> **SUPPLIED PASSAGE**
American academic (1873–1938)

Alice Louise Reynolds (April 1, 1873 – December 5, 1938) was a Brigham Young University (BYU) professor. Reynolds furthered her studies out east, receiving a bachelor's degree from the University of Michigan. She taught college-level courses at Brigham Young Academy until it dissolved into BYU, and she was the first woman to do so. She was the second woman in Utah to be named a full professor, and the first woman to be a full professor at BYU. She worked to establish the library at Brigham Young Academy, and through her efforts, she was able to collect over 100,000 donated volumes. She worked as an editor for the Relief Society Magazine and contributed to other Church of Jesus Christ of Latter-day Saints-affiliated magazines. Reynolds was an outspoken Democrat and served on the party's committee and as a delegate to the party's national convention. Reynolds died in 1938 of cancer.

> **EXERCISES TO COMPLETE**
(A) Answer these questions using the biography of Alice Louise Reynolds:
(i) Which university awarded Reynolds a bachelor's degree?
(ii) How many donated volumes did she collect for the Brigham Young Academy library?
(iii) For which magazine did she work as an editor?
(B) Turn the paragraph beginning "Alice Louise Reynolds (April 1, 1873" in the Reynolds biography into a short bulleted list of its main facts.

(Stored data entries)
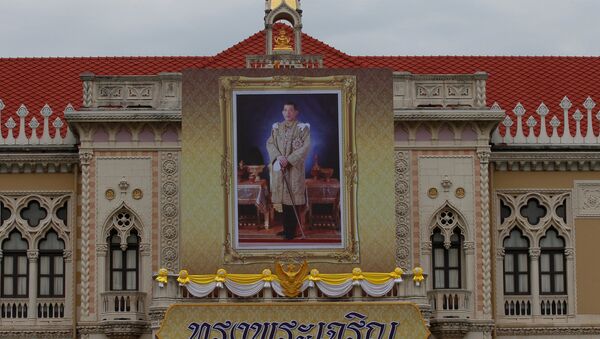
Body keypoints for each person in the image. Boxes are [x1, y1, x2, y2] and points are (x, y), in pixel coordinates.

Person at [266, 102, 311, 240]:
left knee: (292, 201)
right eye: (285, 110)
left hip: (294, 170)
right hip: (280, 168)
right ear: (282, 112)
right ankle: (286, 229)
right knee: (284, 201)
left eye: (290, 110)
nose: (287, 113)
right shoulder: (277, 128)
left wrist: (289, 159)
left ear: (296, 112)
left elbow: (305, 146)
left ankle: (291, 231)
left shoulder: (302, 128)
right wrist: (278, 157)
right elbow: (270, 143)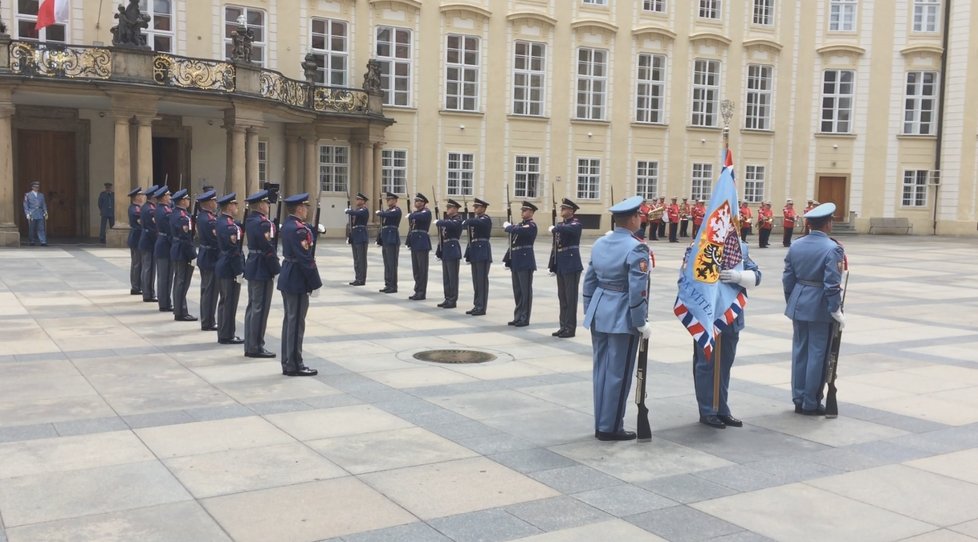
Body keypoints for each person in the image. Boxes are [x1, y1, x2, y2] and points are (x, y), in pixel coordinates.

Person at [583, 195, 652, 441]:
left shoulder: (601, 242)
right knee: (618, 374)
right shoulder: (637, 248)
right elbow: (637, 290)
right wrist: (640, 321)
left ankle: (601, 421)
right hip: (622, 315)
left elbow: (589, 280)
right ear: (633, 218)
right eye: (639, 215)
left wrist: (589, 310)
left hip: (599, 312)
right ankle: (610, 427)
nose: (641, 218)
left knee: (601, 370)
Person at [689, 237, 762, 429]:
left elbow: (757, 275)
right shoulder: (697, 247)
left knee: (724, 365)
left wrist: (739, 277)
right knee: (707, 366)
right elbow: (687, 280)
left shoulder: (741, 249)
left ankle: (722, 408)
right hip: (708, 316)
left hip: (731, 316)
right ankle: (707, 410)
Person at [783, 202, 846, 415]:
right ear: (828, 224)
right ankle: (811, 401)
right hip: (819, 306)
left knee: (800, 351)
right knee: (818, 354)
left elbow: (787, 278)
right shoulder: (832, 248)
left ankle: (799, 398)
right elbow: (831, 285)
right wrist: (835, 309)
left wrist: (792, 300)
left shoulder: (796, 245)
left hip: (799, 302)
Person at [277, 193, 323, 377]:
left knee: (290, 321)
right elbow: (305, 259)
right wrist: (315, 282)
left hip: (289, 275)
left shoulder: (290, 226)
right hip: (297, 279)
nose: (306, 211)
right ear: (299, 209)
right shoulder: (298, 230)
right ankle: (294, 364)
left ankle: (288, 361)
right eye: (305, 207)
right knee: (296, 324)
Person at [243, 190, 280, 358]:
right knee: (260, 308)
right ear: (260, 205)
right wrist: (276, 268)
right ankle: (256, 346)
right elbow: (268, 248)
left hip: (253, 264)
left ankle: (250, 343)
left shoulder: (251, 220)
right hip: (262, 267)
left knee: (252, 307)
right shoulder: (264, 224)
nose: (268, 206)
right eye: (266, 203)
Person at [549, 198, 583, 338]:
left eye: (564, 208)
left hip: (571, 264)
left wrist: (556, 228)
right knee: (562, 297)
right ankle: (563, 326)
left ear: (571, 211)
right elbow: (556, 246)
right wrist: (552, 265)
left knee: (570, 298)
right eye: (561, 208)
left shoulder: (575, 224)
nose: (561, 210)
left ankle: (570, 328)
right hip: (562, 264)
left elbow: (569, 229)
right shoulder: (560, 225)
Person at [215, 193, 245, 345]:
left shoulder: (222, 222)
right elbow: (234, 251)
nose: (237, 207)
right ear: (229, 206)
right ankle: (227, 334)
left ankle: (225, 332)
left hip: (224, 264)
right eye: (235, 204)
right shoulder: (229, 226)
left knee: (225, 301)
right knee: (229, 302)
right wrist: (239, 270)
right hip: (229, 267)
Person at [504, 201, 537, 327]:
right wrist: (507, 260)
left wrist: (509, 227)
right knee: (517, 291)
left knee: (525, 291)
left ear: (531, 212)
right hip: (516, 262)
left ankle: (525, 318)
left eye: (525, 210)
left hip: (525, 262)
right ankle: (517, 316)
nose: (522, 212)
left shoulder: (531, 225)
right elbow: (513, 244)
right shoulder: (520, 225)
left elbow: (519, 231)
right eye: (522, 210)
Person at [169, 189, 197, 322]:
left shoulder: (176, 213)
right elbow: (186, 238)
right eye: (187, 199)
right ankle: (180, 311)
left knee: (179, 281)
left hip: (177, 249)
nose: (189, 201)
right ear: (182, 201)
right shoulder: (183, 217)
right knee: (182, 282)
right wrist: (192, 255)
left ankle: (179, 309)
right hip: (182, 251)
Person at [463, 198, 492, 316]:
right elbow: (470, 236)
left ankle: (481, 307)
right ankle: (476, 305)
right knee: (476, 281)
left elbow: (477, 223)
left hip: (482, 251)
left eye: (477, 207)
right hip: (475, 251)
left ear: (483, 208)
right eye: (474, 207)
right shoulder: (475, 220)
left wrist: (467, 220)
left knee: (482, 281)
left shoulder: (485, 219)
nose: (474, 209)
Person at [196, 190, 220, 331]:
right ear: (209, 203)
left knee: (206, 290)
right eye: (214, 201)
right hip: (211, 257)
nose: (216, 203)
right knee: (210, 292)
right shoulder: (210, 221)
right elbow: (216, 240)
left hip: (205, 254)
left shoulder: (203, 217)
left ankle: (208, 319)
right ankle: (208, 321)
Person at [435, 199, 464, 309]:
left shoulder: (457, 220)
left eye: (449, 207)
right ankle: (447, 298)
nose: (447, 209)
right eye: (447, 207)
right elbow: (442, 237)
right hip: (446, 250)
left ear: (456, 209)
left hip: (453, 249)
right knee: (446, 277)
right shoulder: (448, 220)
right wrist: (439, 251)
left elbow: (451, 225)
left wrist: (440, 222)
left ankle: (453, 299)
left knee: (453, 277)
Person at [406, 193, 432, 300]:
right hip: (415, 242)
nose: (417, 203)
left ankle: (422, 292)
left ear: (424, 203)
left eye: (419, 201)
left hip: (422, 242)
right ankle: (417, 290)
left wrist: (411, 215)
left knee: (422, 269)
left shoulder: (426, 212)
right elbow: (411, 228)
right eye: (416, 201)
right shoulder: (415, 213)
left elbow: (421, 217)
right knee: (416, 269)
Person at [376, 192, 402, 294]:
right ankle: (388, 284)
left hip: (392, 239)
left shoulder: (396, 210)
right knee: (387, 263)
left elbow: (388, 215)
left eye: (390, 199)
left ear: (395, 200)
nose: (388, 201)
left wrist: (380, 213)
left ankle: (393, 286)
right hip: (386, 239)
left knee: (392, 264)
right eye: (387, 200)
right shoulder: (387, 210)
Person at [154, 186, 174, 312]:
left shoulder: (161, 209)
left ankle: (165, 301)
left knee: (165, 276)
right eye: (168, 196)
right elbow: (170, 230)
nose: (170, 198)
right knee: (165, 276)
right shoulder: (165, 212)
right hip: (165, 245)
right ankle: (164, 302)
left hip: (162, 243)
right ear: (163, 198)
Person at [138, 185, 159, 302]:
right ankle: (148, 293)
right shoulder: (150, 210)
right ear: (154, 197)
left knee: (148, 268)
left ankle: (148, 292)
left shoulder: (146, 207)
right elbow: (153, 229)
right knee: (148, 268)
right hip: (149, 242)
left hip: (146, 240)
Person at [344, 192, 369, 286]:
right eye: (357, 199)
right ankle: (357, 277)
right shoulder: (357, 210)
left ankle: (362, 279)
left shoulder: (364, 210)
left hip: (361, 236)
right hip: (355, 236)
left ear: (363, 201)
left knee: (361, 259)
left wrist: (349, 211)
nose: (357, 201)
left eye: (359, 199)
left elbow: (356, 213)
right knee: (356, 259)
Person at [127, 187, 144, 295]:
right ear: (136, 197)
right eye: (140, 195)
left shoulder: (137, 208)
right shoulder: (135, 209)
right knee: (137, 263)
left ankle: (137, 285)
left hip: (136, 237)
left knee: (137, 263)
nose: (142, 197)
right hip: (136, 238)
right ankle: (136, 286)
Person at [23, 181, 48, 246]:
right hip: (32, 213)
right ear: (32, 187)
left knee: (41, 228)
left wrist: (45, 211)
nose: (37, 188)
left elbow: (43, 204)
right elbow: (26, 205)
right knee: (32, 228)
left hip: (40, 213)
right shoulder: (27, 195)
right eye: (35, 187)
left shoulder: (41, 195)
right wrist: (27, 213)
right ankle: (32, 241)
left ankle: (43, 241)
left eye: (37, 187)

> **SOLUTIONS FOR EACH TASK**
(A)
(i) The University of Michigan
(ii) Over 100,000
(iii) The Relief Society Magazine

(B)
- Alice Louise Reynolds (April 1, 1873 – December 5, 1938) was a Brigham Young University (BYU) professor.
- She earned a bachelor's degree from the University of Michigan.
- She was the first woman to teach college-level courses at Brigham Young Academy, continuing until it dissolved into BYU.
- She was the second woman in Utah named a full professor and the first at BYU.
- She helped establish the Brigham Young Academy library, collecting over 100,000 donated volumes.
- She edited the Relief Society Magazine and wrote for other Church of Jesus Christ of Latter-day Saints-affiliated magazines.
- An outspoken Democrat, she served on the party's committee and as a delegate to its national convention.
- She died of cancer in 1938.